Demographically, the research indicated that investors between 55 and 64 years old are more likely to seek information from a professional, while the young are likely to feel more confident about managing their own investments and assume greater risks in their fund allocation. However, the research also stated that 20 per cent of the mass affluent group surveyed did not hold any stockmarket-linked investments, despite the long-term growth potential of the stock market, noted an HSBC official disclosing details of the research.
The future of private banking players operating within this sector remains uncertain. The survey found that 46 per cent of investors obtain information and advice from IFAs, compared with 31 per cent who rely on banks. As many as 29 per cent go to friends and colleagues while 14 per cent use the internet. Private banks will need to focus not only on the end private client but also on gaining the confidence of the intermediary sector if they are to stand any chance of building market share, noted industry commentators.

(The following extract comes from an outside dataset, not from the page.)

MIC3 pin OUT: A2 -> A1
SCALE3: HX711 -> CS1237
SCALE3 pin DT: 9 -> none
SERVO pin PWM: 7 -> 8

The survey results have been announced just as HSBC plans to launch its UK online service for the mass affluent in conjunction with Merrill Lynch. The service offers banking and investment services through the internet for mass affluent clients. A particular focus has been on the wealth sector just below high-net-worth. The bank has since December successfully piloted the online service in Canada and Australia where it has opened 60,000 and 20,000 accounts respectively. The UK launch is on for this spring and is targeted at investors who hold between £50,000 and £350,000 in investible assets, Neal Jenkins, head of corporate communications for Merrill Lynch-HSBC, told Private Client Management.

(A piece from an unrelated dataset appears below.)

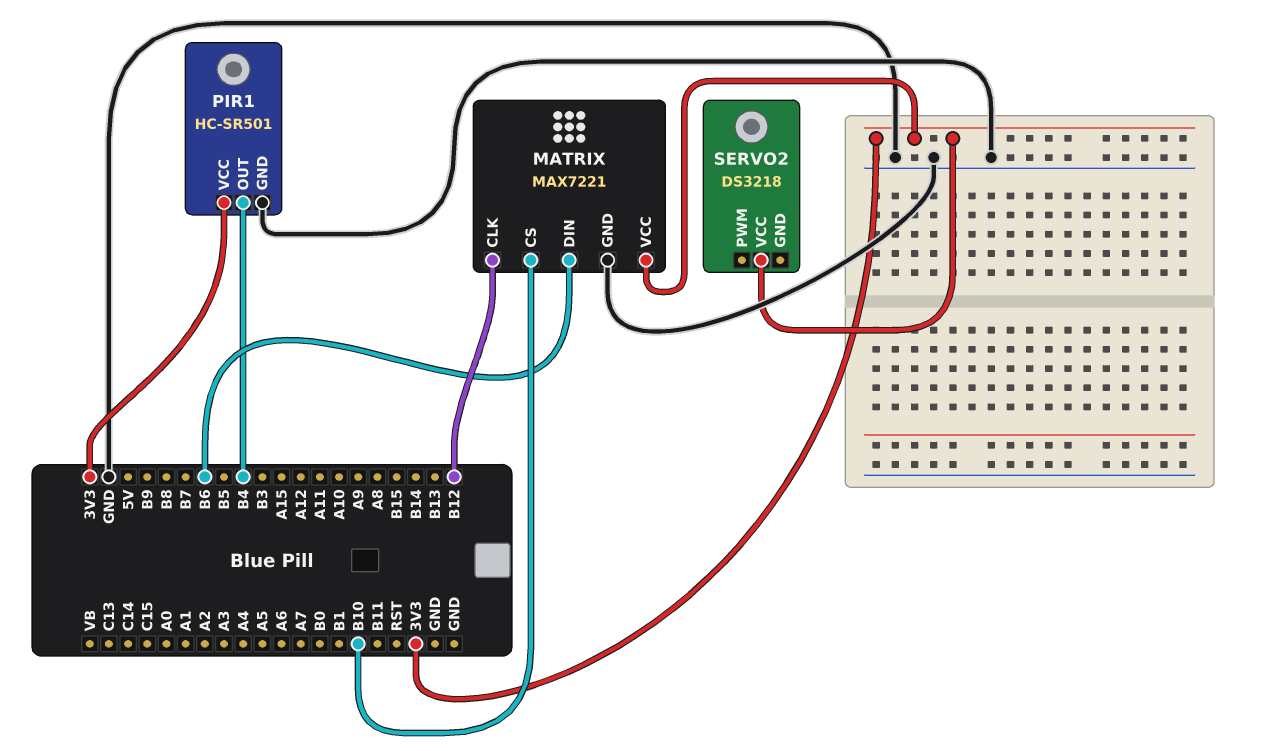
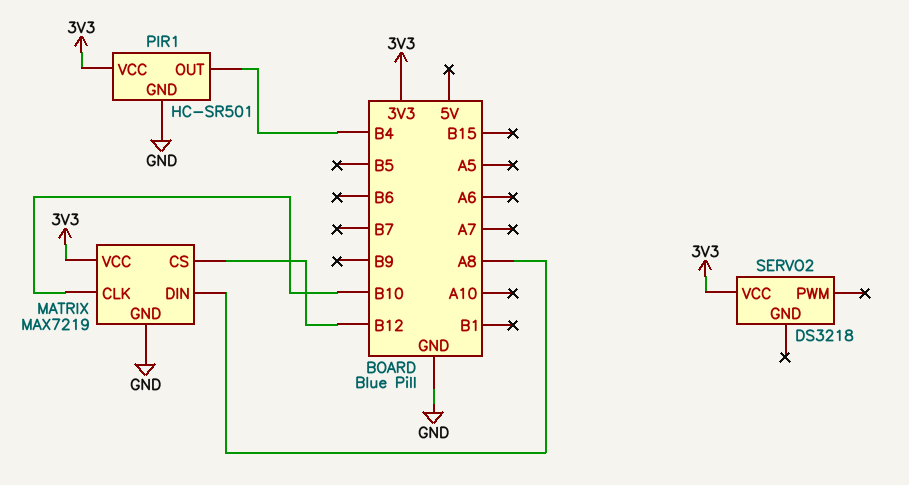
MATRIX: MAX7221 -> MAX7219
MATRIX pin CLK: B12 -> B10
MATRIX pin CS: B10 -> B12
MATRIX pin DIN: B6 -> A8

The product will offer an integrated investment and banking account as well as a current account, debit card and cheque book. After its UK launch, HSBC-Merrill will take the venture to the rest of Europe and Asia, explained Jenkins. He declined to provide the fee structure for the new service, explaining that this would be detailed at the launch. However, Jenkins admitted there would be a small administration fee and trading charges for account holders.
The combined effect of Merrill Lynch’s product base and HSBC’s distribution capacity will allow them to attract the mass affluent market much more quickly than the traditional private banks, commented Adam Green, a partner at TMP Executive Search, where he specialises in private banking recruitment. “A lot of HSBC’s clients to date have been cost intensive, with a lot using deposit accounts and not very sexy products. Merrill Lynch has a very good product base but hasn’t got the same reach.”
“There is a huge potential for Merrill to move its retail clients upwards into the private client segment and also to expand the less profitable private client business through using the internet as well as relationship managers and branch networks,” he added. The joint venture was originally announced with much fan fare last summer when the two houses pledged to themselves to the £1 billion deal.